Data section Block Start
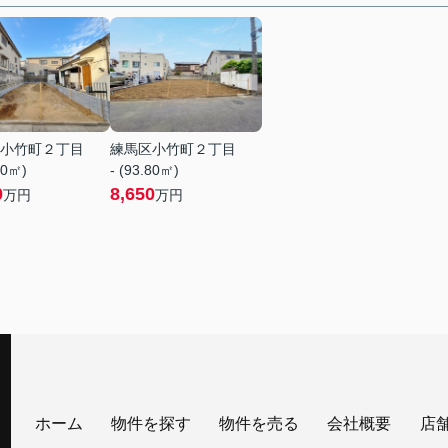
小竹町２丁目
練馬区小竹町２丁目
30㎡)
- (93.80㎡)
0
8,650
万円
万円
ホーム
物件を探す
物件を売る
会社概要
店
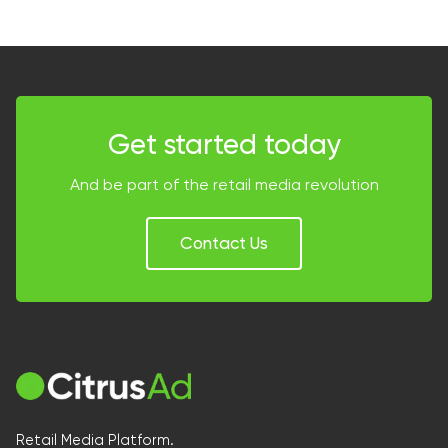
Get started today
And be part of the retail media revolution
Contact Us
Retail Media Platform.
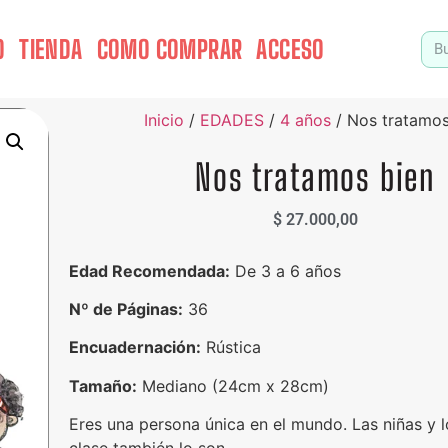
O
TIENDA
COMO COMPRAR
ACCESO
Inicio
/
EDADES
/
4 años
/ Nos tratamos
Nos tratamos bien
$
27.000,00
Edad Recomendada:
De 3 a 6 años
Nº de Páginas:
36
Encuadernación:
Rústica
Tamaño:
Mediano (24cm x 28cm)
Eres una persona única en el mundo. Las niñas y l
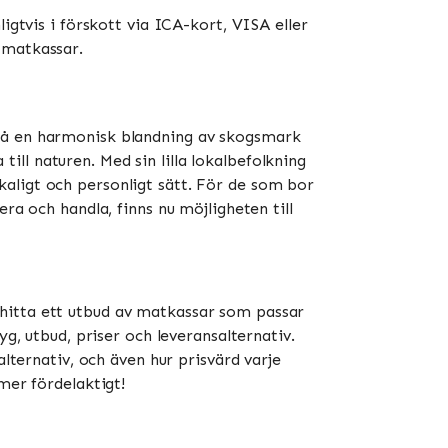
igtvis i förskott via ICA-kort, VISA eller
atkassar​​.
 på en harmonisk blandning av skogsmark
 till naturen. Med sin lilla lokalbefolkning
aligt och personligt sätt. För de som bor
ra och handla, finns nu möjligheten till
 hitta ett utbud av matkassar som passar
yg, utbud, priser och leveransalternativ.
alternativ, och även hur prisvärd varje
mer fördelaktigt!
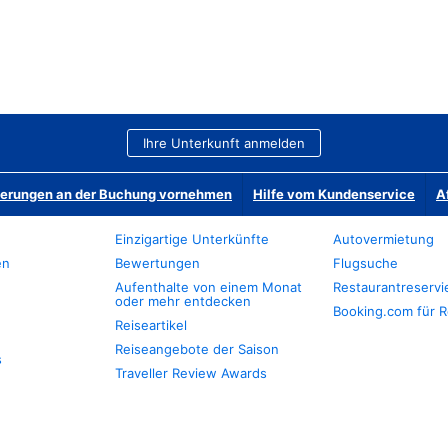
Ihre Unterkunft anmelden
derungen an der Buchung vornehmen
Hilfe vom Kundenservice
A
Einzigartige Unterkünfte
Autovermietung
en
Bewertungen
Flugsuche
Aufenthalte von einem Monat
Restaurantreserv
oder mehr entdecken
Booking.com für R
Reiseartikel
Reiseangebote der Saison
s
Traveller Review Awards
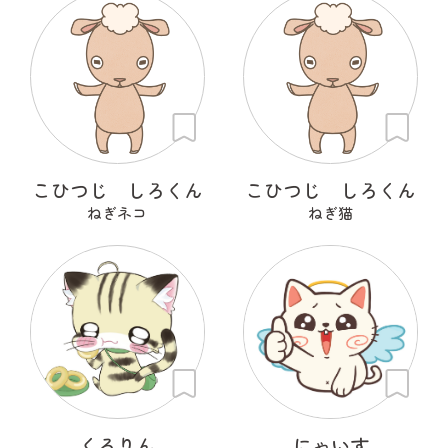
こひつじ しろくん
こひつじ しろくん
ねぎネコ
ねぎ猫
くるりん
にゃいす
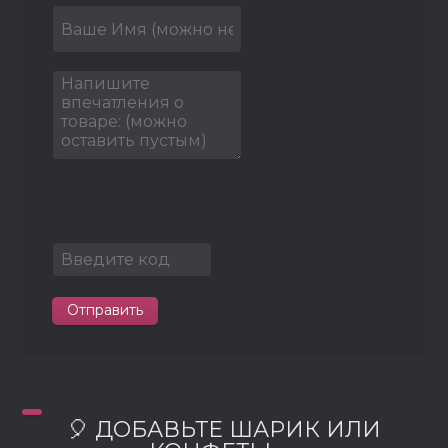
Отправить
🎈 ДОБАВЬТЕ ШАРИК ИЛИ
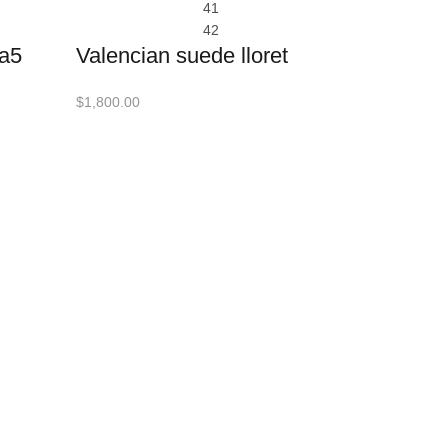
41
42
ta5
Valencian suede lloret
$
1,800.00
ADD TO 
COMPAR
Quick View
Close
Quick shop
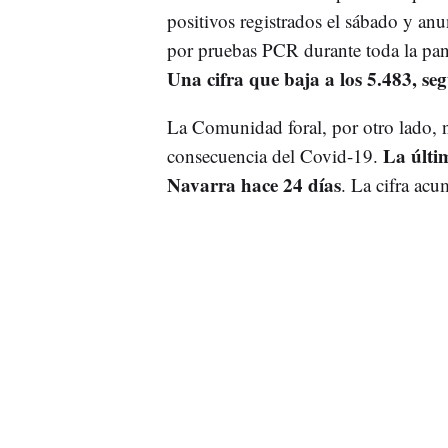
positivos registrados el sábado y an
por pruebas PCR durante toda la pan
Una cifra que baja a los 5.483, se
La Comunidad foral, por otro lado, 
La últi
consecuencia del Covid-19.
Navarra hace 24 días
. La cifra acu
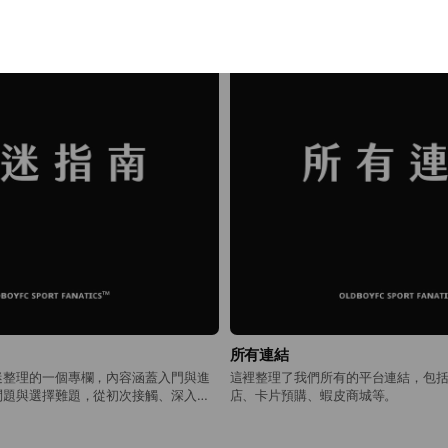
所有連結
迷整理的一個專欄，內容涵蓋入門與進
這裡整理了我們所有的平台連結，包括 
問題與選擇難題，從初次接觸、深入了
店、卡片預購、蝦皮商城等。
供參考資訊給有需要的朋友。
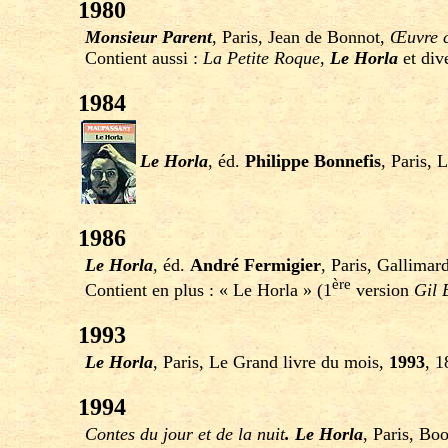
1980
Monsieur Parent
, Paris, Jean de Bonnot,
Œuvre 
Contient aussi :
La Petite Roque
,
Le Horla
et div
1984
Le Horla
, éd.
Philippe Bonnefis
, Paris, 
1986
Le Horla
, éd.
André Fermigier
, Paris, Gallimar
ère
Contient en plus : « Le Horla » (1
version
Gil 
1993
Le Horla
, Paris, Le Grand livre du mois,
1993
, 1
1994
Contes du jour et de la nuit
. Le Horla
, Paris, Bo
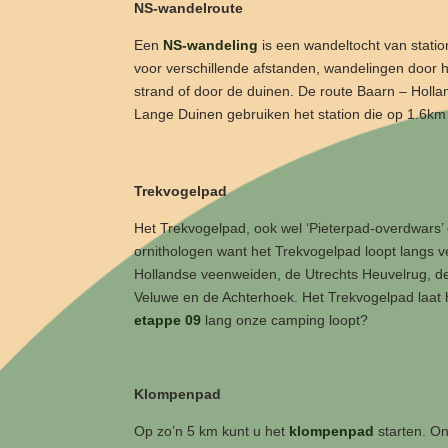
NS-wandelroute
Een
NS-wandeling
is een wandeltocht van statio
voor verschillende afstanden, wandelingen door h
strand of door de duinen. De route Baarn – Holl
Lange Duinen gebruiken het station die op 1.6km
Trekvogelpad
Het Trekvogelpad, ook wel ‘Pieterpad-overdwars’
ornithologen want het Trekvogelpad loopt langs 
Hollandse veenweiden, de Utrechts Heuvelrug, d
Veluwe en de Achterhoek. Het Trekvogelpad laat h
etappe 09
lang onze camping loopt?
Klompenpad
Op zo’n 5 km kunt u het
klompenpad
starten. O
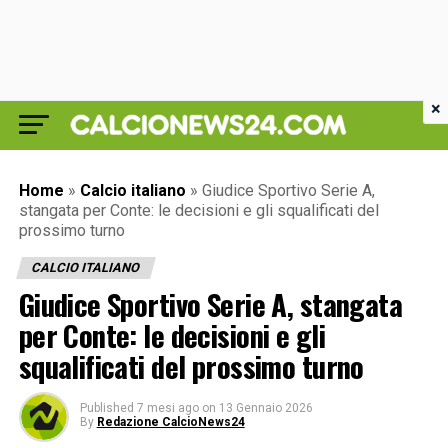
×
Home
»
Calcio italiano
»
Giudice Sportivo Serie A,
stangata per Conte: le decisioni e gli squalificati del
prossimo turno
CALCIO ITALIANO
Giudice Sportivo Serie A, stangata
per Conte: le decisioni e gli
squalificati del prossimo turno
Published
7 mesi ago
on
13 Gennaio 2026
By
Redazione CalcioNews24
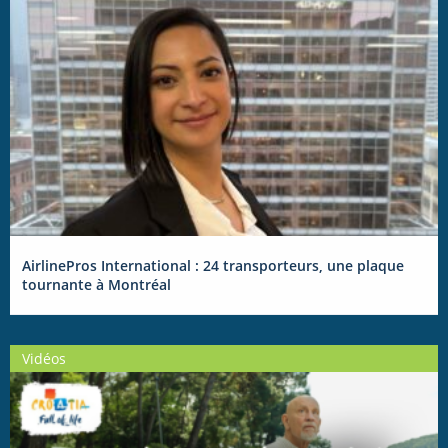
AirlinePros International : 24 transporteurs, une plaque
tournante à Montréal
Vidéos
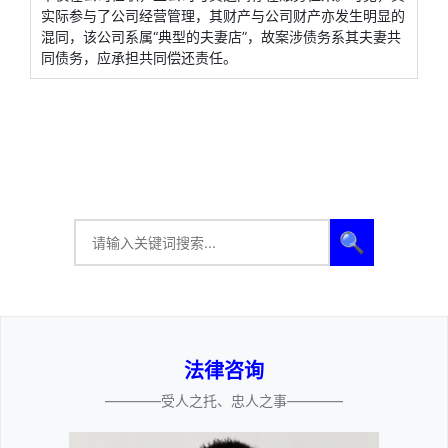
实际参与了公司经营管理，其财产与公司财产亦发生明显的
混同，该公司系属“典型的夫妻店”，故案涉债务系其夫妻共
同债务，应承担共同偿还责任。
🔍
法律咨询
————受人之托、忠人之事————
Data section Block End
● **Work instruction**: Although the records hold pictures, the copy must not; give again exactly the lines from the one with "Retail Media Platform." through the one with "på en harmonisk blandning av skogsmark".

● **Response area**:
Retail Media Platform.
O
TIENDA
COMO COMPRAR
ACCESO
Inicio
/
EDADES
/
4 años
/ Nos tratamos
Nos tratamos bien
$
27.000,00
Edad Recomendada:
De 3 a 6 años
Nº de Páginas:
36
Encuadernación:
Rústica
Tamaño:
Mediano (24cm x 28cm)
Eres una persona única en el mundo. Las niñas y l
igtvis i förskott via ICA-kort, VISA eller
atkassar​​.
 på en harmonisk blandning av skogsmark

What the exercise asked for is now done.